Ser humilde. Quem sabe seja essa uma das maiores virtudes do ser humano. Admirada por todos, a humildade vem acompanhada de outras qualidades de igual valor: sabedoria, equilíbrio, sensatez, segurança. Percebida com facilidade, traz com ela a transparência da alma e a verdade do interior. Se confundida com submissão, acaba gerando utilizações de má-fé de quem pensa que a possui e daquele que confunde uma com a outra.

 

A humildade se distingue da submissão e passa longe da arrogância, duas posturas que possuem variações de intensidade. Uma pessoa pode ser às vezes submissa e outras, arrogante, assim como pode haver pessoas muito submissas e pessoas muito arrogantes. Já a humilde não sofre variações. Não há pessoas “mais” ou “menos” humilde. Não há humilde submisso. Não existe humilde arrogante.

 

Quem é verdadeiramente humilde mantém o equilíbrio sem esforço, não se curva diante dos poderosos, não se vangloria de suas próprias virtudes.
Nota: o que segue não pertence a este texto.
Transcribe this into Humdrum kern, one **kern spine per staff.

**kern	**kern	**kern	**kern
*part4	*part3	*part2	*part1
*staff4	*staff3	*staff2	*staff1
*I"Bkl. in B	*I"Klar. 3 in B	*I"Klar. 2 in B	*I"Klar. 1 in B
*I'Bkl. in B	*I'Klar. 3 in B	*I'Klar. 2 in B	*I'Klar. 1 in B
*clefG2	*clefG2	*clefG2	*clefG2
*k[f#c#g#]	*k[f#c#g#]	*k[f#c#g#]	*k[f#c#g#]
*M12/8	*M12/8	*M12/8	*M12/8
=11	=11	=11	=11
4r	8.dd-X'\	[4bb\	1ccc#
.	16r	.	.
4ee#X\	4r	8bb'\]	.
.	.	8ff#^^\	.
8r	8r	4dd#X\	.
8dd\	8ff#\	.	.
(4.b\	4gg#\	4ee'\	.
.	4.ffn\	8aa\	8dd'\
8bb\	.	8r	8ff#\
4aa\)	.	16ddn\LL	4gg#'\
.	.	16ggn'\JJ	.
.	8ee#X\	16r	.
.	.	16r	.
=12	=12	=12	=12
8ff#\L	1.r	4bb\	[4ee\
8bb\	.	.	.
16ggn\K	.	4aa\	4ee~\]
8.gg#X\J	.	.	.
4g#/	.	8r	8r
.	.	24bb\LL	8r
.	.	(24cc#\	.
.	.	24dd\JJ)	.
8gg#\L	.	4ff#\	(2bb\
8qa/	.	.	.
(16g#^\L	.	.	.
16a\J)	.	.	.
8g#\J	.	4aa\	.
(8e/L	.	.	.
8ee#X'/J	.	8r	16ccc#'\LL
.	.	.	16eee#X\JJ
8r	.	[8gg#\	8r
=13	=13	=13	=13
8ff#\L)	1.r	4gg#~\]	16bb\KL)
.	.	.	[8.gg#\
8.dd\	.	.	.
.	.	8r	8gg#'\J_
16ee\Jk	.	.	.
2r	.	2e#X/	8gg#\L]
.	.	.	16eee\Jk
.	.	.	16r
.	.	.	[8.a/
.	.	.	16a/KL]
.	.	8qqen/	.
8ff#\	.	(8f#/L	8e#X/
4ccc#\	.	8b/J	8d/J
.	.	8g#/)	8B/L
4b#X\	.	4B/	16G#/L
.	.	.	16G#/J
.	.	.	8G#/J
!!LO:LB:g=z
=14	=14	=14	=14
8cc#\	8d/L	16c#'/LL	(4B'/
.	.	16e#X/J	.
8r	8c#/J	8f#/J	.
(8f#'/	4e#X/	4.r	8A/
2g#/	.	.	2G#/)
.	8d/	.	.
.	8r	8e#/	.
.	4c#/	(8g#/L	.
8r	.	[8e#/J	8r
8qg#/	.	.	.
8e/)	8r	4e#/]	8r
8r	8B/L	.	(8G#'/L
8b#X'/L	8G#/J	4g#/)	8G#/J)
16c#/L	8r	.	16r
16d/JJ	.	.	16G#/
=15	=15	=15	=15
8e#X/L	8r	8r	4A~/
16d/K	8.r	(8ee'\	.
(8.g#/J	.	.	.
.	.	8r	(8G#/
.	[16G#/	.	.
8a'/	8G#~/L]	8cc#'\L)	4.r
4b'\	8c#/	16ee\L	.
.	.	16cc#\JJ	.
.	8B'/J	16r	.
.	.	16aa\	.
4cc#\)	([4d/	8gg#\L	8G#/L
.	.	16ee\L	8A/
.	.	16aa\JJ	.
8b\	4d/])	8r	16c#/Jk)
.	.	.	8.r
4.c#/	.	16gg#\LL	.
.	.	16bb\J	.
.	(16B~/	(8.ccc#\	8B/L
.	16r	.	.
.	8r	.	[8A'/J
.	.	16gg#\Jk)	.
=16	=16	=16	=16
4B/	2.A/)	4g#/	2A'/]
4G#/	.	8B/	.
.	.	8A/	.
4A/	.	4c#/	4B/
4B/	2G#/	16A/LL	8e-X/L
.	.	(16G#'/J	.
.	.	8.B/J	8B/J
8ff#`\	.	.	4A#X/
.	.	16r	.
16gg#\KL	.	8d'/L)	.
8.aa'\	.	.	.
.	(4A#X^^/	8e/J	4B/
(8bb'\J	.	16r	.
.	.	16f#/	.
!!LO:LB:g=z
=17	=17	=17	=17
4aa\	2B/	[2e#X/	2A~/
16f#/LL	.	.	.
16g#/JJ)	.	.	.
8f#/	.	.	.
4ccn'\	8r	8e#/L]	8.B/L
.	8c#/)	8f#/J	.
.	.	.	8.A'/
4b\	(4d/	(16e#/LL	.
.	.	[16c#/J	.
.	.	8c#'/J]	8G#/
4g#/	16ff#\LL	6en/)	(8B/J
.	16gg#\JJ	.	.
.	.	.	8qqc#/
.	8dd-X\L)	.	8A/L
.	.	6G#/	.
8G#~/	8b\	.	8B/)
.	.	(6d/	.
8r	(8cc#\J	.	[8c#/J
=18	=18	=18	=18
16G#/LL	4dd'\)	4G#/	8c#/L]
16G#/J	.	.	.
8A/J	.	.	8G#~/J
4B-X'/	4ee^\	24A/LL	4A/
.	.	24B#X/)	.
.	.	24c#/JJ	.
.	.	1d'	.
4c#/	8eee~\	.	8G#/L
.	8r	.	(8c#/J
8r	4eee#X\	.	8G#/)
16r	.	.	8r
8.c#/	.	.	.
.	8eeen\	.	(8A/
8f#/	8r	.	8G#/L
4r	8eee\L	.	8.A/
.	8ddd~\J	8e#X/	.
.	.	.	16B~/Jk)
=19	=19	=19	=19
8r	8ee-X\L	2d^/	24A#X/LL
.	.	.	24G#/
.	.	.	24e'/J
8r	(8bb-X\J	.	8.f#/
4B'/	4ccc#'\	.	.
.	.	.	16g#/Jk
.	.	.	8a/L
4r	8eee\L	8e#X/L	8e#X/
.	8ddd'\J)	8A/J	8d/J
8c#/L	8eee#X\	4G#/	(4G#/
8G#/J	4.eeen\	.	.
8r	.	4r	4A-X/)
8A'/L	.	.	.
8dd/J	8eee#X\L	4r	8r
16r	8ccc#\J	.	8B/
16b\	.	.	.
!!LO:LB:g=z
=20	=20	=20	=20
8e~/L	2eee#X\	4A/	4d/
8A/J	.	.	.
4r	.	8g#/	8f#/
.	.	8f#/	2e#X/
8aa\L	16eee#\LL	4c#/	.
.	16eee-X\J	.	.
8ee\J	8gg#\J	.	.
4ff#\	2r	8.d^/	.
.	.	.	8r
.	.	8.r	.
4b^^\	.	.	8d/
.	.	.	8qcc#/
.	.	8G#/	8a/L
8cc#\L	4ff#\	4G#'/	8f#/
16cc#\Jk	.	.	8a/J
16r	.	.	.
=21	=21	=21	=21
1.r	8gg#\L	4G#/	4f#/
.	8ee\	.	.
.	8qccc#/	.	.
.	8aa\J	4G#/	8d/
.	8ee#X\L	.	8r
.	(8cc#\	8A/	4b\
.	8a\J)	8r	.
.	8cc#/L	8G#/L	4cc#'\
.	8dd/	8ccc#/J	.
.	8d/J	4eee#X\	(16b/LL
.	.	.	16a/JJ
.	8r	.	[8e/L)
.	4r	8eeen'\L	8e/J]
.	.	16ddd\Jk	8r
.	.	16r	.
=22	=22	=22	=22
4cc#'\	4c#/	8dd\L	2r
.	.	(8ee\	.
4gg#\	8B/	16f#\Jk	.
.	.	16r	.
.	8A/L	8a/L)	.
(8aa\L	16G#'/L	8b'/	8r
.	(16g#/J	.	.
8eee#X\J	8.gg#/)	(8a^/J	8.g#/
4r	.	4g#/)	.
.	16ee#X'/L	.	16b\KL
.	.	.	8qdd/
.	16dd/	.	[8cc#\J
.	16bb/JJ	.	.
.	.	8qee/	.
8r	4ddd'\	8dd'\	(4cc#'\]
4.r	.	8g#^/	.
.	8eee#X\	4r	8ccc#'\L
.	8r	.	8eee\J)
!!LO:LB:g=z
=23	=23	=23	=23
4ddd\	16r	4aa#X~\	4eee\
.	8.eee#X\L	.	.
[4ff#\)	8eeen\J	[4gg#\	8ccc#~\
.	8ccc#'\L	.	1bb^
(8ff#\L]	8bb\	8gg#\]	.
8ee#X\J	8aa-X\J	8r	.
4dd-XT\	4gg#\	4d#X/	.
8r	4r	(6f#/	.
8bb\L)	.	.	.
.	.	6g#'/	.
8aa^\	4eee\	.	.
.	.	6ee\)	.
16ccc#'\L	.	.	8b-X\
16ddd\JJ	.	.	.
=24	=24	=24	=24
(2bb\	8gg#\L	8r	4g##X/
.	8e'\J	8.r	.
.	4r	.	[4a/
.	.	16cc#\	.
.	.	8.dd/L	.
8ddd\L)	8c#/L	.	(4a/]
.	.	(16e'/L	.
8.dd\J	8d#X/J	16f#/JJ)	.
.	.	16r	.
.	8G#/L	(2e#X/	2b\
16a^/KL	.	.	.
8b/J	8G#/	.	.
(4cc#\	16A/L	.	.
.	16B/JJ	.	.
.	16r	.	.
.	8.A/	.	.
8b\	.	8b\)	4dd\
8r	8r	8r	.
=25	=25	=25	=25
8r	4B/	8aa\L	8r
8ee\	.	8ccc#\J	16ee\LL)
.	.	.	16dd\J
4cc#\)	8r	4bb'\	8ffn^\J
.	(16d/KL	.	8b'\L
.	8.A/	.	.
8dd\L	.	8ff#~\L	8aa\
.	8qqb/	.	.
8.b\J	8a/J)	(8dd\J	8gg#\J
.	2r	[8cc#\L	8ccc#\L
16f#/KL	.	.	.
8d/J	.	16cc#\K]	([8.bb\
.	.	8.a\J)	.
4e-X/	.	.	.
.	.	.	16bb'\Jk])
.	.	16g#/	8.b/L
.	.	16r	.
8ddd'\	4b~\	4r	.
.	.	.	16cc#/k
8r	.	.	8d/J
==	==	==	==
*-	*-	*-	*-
O humilde não manifesta insegurança, nem falta de personalidade. Não é por ser humilde que deixa de manifestar sua opinião, de viver de acordo com o que acredita, de defender o que entende ser a verdade. Por isso goza de enorme simpatia e rápida aceitação em qualquer grupo em que esteja.

 

O humilde está sempre atento a seu comportamento: procura defender seu ponto de vista sem rejeitar o do seu semelhante; aceita o outro como ele realmente é; preocupa-se com suas atitudes para não magoar quem quer que seja. Essa é a postura de quem tem a sabedoria da verdadeira humildade.

 

Marcelo Ponzoni é proprietário-fundador e diretor executivo da agência Rae, MP. ([email protected])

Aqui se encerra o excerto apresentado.